National Accounts Show Stimulus Did Not Fuel GDP Growth

Along with the news that real GDP growth improved from -0.7 percent in the second quarter to 3.5 percent in the third quarter, the Bureau of Economic Analysis (BEA) released detailed National Income and Product Account tables yesterday, which received little comment in the press today. These tables make it very clear that the $787 billion stimulus package had virtually nothing to do with the improvement. Of the 4.2 percent improvement, more than half (2.36 percentage points) was due to firms cutting inventories at a less rapid pace, which has nothing to do with the stimulus. (For the details look at BEA’s Table 2 which shows that the contribution of inventory investment increased from -1.42 to .94 which equals 2.36.)

What about the other components of GDP? In particular what about government spending, which was supposed to be a big part of this stimulus? Government spending was a negative factor, subtracting 0.9 percentage points from the change in GDP growth.

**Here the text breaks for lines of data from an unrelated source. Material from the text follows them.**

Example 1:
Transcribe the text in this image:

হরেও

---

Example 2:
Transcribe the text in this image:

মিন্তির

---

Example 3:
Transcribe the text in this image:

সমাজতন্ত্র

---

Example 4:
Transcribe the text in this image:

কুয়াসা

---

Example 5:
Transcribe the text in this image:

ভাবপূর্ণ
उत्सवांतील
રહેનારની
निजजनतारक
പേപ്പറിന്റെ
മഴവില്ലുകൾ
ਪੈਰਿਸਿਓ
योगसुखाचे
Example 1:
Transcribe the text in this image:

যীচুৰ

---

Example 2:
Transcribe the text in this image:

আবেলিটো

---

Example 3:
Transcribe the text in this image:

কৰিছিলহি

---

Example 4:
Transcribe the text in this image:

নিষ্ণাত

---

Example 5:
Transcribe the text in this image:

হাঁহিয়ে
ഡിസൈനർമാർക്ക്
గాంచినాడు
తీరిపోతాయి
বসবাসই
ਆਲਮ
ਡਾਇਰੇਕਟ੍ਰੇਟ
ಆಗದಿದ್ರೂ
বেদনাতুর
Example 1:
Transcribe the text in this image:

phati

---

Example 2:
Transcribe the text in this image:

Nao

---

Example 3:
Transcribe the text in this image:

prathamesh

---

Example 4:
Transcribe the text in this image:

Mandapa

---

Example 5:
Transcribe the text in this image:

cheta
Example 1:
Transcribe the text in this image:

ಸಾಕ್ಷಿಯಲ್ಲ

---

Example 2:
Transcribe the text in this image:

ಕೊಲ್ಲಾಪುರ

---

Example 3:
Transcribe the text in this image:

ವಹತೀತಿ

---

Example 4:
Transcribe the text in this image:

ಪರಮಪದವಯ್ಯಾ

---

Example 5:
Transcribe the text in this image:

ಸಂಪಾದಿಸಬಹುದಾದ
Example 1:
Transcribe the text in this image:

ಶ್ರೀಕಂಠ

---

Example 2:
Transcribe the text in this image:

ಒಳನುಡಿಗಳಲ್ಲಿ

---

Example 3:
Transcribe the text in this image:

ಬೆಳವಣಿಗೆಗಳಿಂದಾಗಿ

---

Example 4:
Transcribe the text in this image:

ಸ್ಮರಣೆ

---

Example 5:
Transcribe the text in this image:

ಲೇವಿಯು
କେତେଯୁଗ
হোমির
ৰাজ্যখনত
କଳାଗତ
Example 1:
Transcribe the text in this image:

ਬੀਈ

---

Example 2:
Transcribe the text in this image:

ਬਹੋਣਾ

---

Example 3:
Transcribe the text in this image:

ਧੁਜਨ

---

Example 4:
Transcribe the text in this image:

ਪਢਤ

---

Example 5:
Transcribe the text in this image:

Automobiles and parts contributed 1.15 percent for the quarterly improvement, but as today’s release of monthly data shows that was an unsustainable temporary blip: up in August and down in September due to cash for clunckers. Here is how BEA put it today: “Purchases of motor vehicles and parts accounted for most of the decrease [in real consumption] in September and for most of the increase in August, reflecting the impact of the federal CARS program (popularly called “cash for clunkers”). The program, which provided a credit for customers who purchased a qualifying new, more fuel efficient auto or light truck, ended on August 24, 2009.” And the latest consumption and income data in today’s release reveal no noticeable impact of the temporary tax rebates and one time payments on consumption as John Cogan, Volker Wieland and I had earlier shown.